Challenge starts in *20 hours *(0:00 UT on 2/23 or 2/22 at 7pm Eastern time (US))- Time is now to get those rigs warmed up and ready to go!


----------



## phill (Feb 22, 2018)

If only I was in the USA   Amazing work guys for the prizes, this is a great way to get more people into crunching


----------



## AlienIsGOD (Feb 22, 2018)

Norton said:


> Challenge starts in *20 hours *(0:00 UT on 2/23 or 2/22 at 7pm Eastern time (US))- Time is now to get those rigs warmed up and ready to go!


8350 running 24/7  may bring the 3570k onboard if I can stop gaming long enough lol. Would have the 8320 up but I still need to buy a psu, hoping to get it done by may or June


----------



## Sasqui (Feb 22, 2018)

Norton said:


> 2/22 at 7pm Eastern time (US)



Hey that's tonight!  Start your engines!!!

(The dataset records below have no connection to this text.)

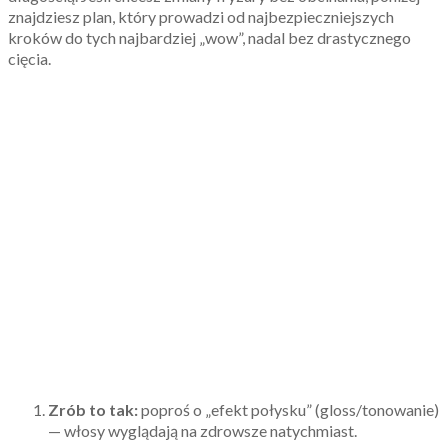
znajdziesz plan, który prowadzi od najbezpieczniejszych
kroków do tych najbardziej „wow”, nadal bez drastycznego
cięcia.
Zrób to tak:
poproś o „efekt połysku” (gloss/tonowanie)
— włosy wyglądają na zdrowsze natychmiast.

I couldn't get my second 4790k Motherboard to accept a BIOS flash, was at it for 3 hours last night.  Oh well, I'll have 3 other full time rigs and one part time (my laptop)


----------



## Norton (Feb 23, 2018)

*Challenge is ON!!! *

Standby for the launch of challenge thread shortly


----------



## Bow (Feb 23, 2018)

I have a PC at work crunching. Going to start another one tomorrow


----------



## jboydgolfer (Feb 23, 2018)

On your marks.........get set........as you were


----------



## phill (Feb 23, 2018)

Good luck everyone


----------



## Norton (Feb 23, 2018)

Challenge thread is up:
https://www.techpowerup.com/forums/...3-1-2018-crunch-fold-with-tpu-and-win.241785/

and a Team email sent through WCG (to all 408 members)


----------